I have the following setup: a few dozen Python modules running which collect data, they send these data to an aggregator which is a Golang module, using a Unix socket connection (one file for everybody).
The aggregator crunches numbers and sends the aggregated data back to the Python modules on the same socket connection.
It does work. However, there's an ever increasing delay in between the sending of packets from the aggregator and the receipt of said packets. In a half an hour it can get up to a minute long delay.
I tried logging everything and I saw that there's no delays on the sending side (from the aggregator). But when it's received in the Python modules the packets arrive with an ever increasing delay. It happens even if the Python module only uses the socket connection for listening, and it's doing nothing else but waits for data to come in on the socket connection.

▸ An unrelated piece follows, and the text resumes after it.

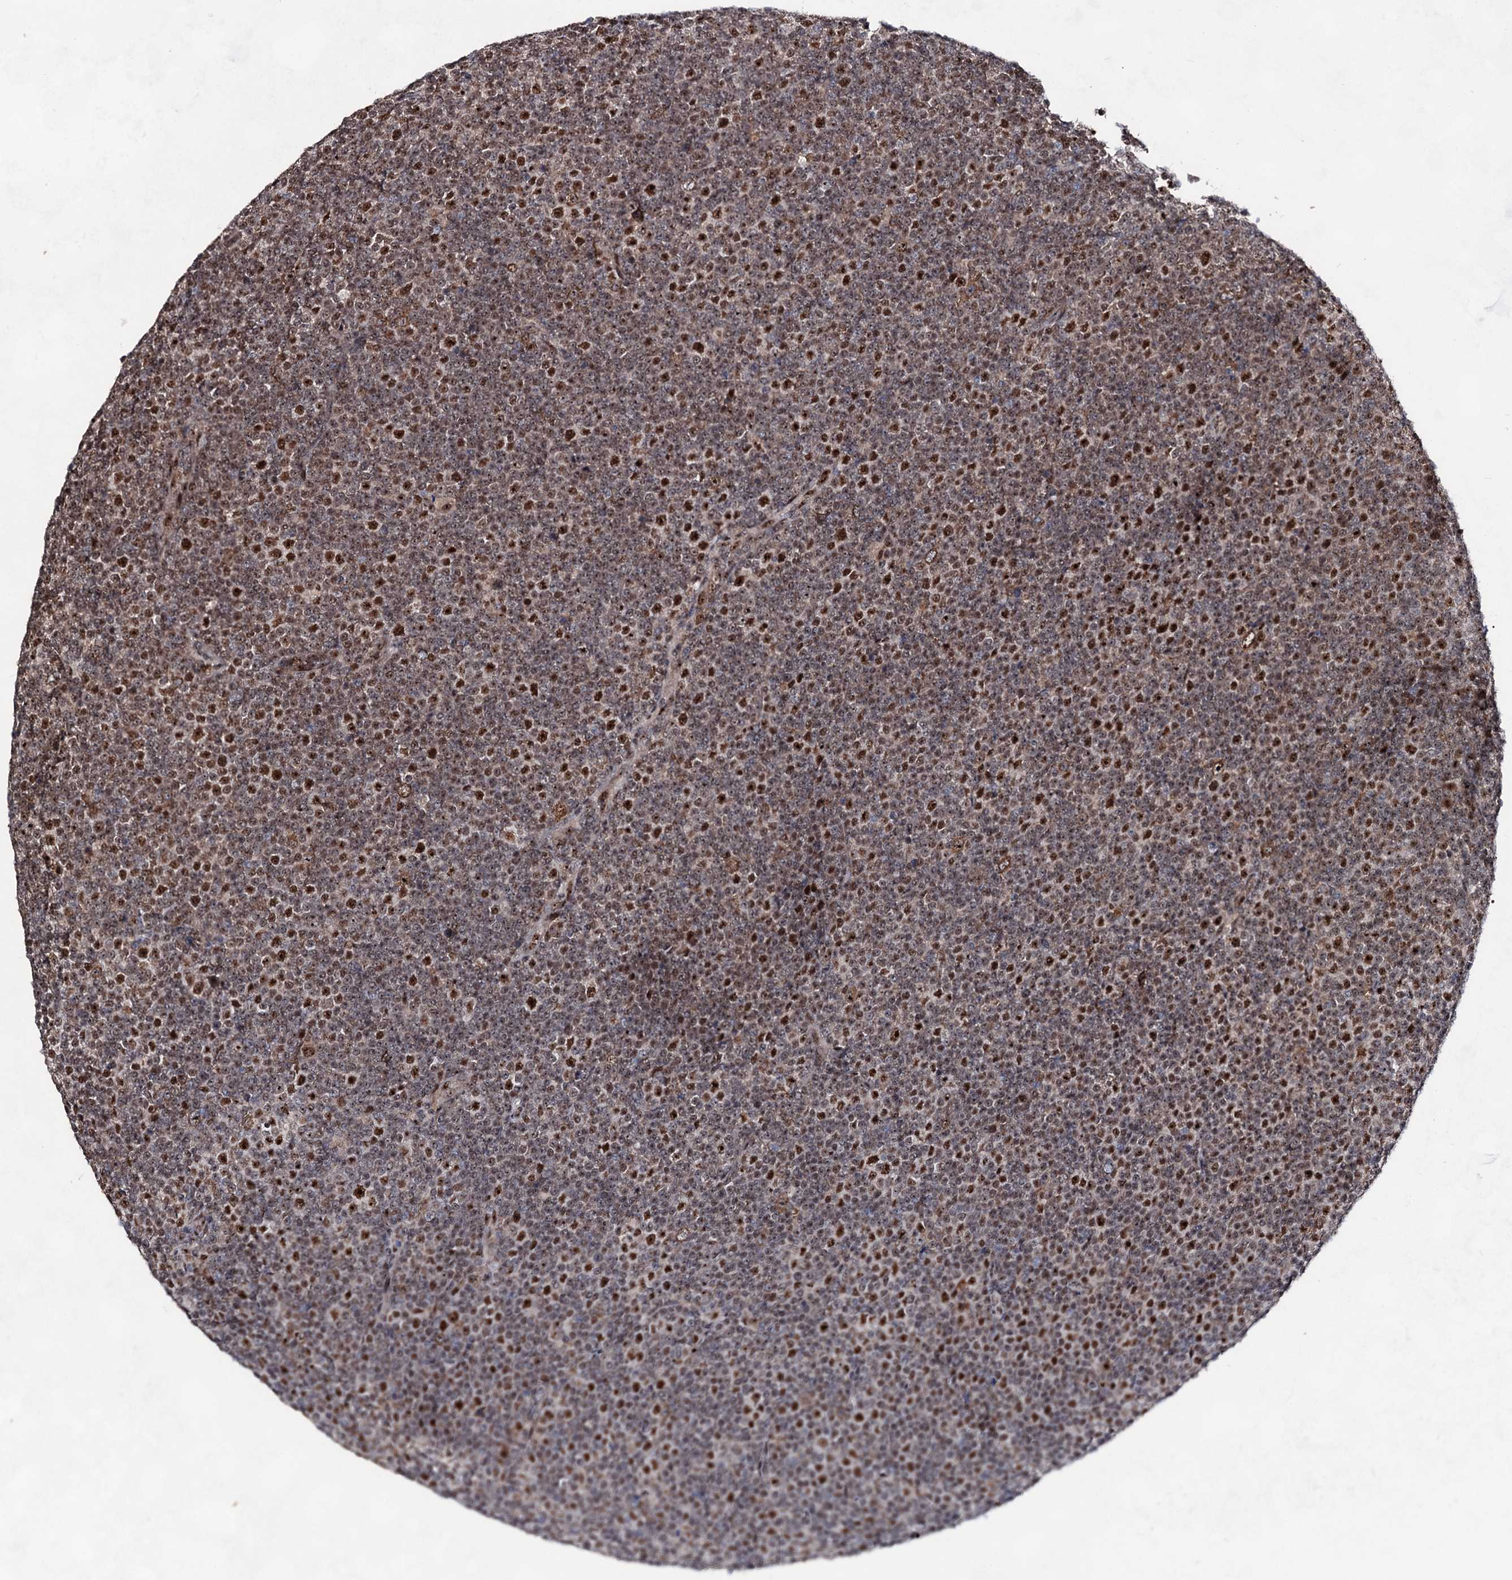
{"staining": {"intensity": "strong", "quantity": "25%-75%", "location": "nuclear"}, "tissue": "lymphoma", "cell_type": "Tumor cells", "image_type": "cancer", "snomed": [{"axis": "morphology", "description": "Malignant lymphoma, non-Hodgkin's type, Low grade"}, {"axis": "topography", "description": "Lymph node"}], "caption": "A high amount of strong nuclear expression is identified in about 25%-75% of tumor cells in lymphoma tissue.", "gene": "EXOSC10", "patient": {"sex": "female", "age": 67}}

The setup is quite complex but here are the main portions of the code which are relevant:
# creation of the socket
import socket
import asyncio
#...
loop = asyncio.get_event_loop()
sock= Socket(socket.AF_UNIX)
sock.setblocking(False)
await loop.sock_connect(sock, '/tmp/mysock')
# receipt of the packages
loop = asyncio.get_event_loop()
while True:
# ...
print("DBG: before socket read @",datetime.now().timestamp())
async with asyncio.timeout(Timeout):
newFrag=await loop.sock_recv(sock, BUFFSIZE)
print("DBG: after socket read @",datetime.now().timestamp())
# ...
For example here's some lines from the logs where two packets were sent with only 1 millisecond apart but they arrived 0.65 seconds apart.
...
DBG: after socket read @ 1695743800.925668 [1]
Received secData: (False, {'Ts': 1695743796, 'Main': 354.76, 'Secondary': 33678.9, 'SendTs': 1695743797.713 [2] })
DBG: before socket read @ 1695743800.926059 [3]
DBG: after socket read @ 1695743801.57975 [4]
Received secData: (False, {'Ts': 1695743797, 'Main': 354.76, 'Secondary': 33678.8, 'SendTs': 1695743797.714 [5]})
DBG: before socket read @ 1695743801.585009
...
Timestamp [1] and timestamp [2] show that there's already 3.2 sec delay. The difference between [1] and [4] shows that there was a delay of 0.65 sec between getting the two packets. The difference between [2] and [5] shows only 1ms between the sending of the two packets.
The above example from a Python script that did nothing else than listening to incoming packets.
I'm out of ideas as to why this is. I could understand a few hundred ms delay here and there but not the accumulation of the delays. Any clues for the underlying cause would be appreciated.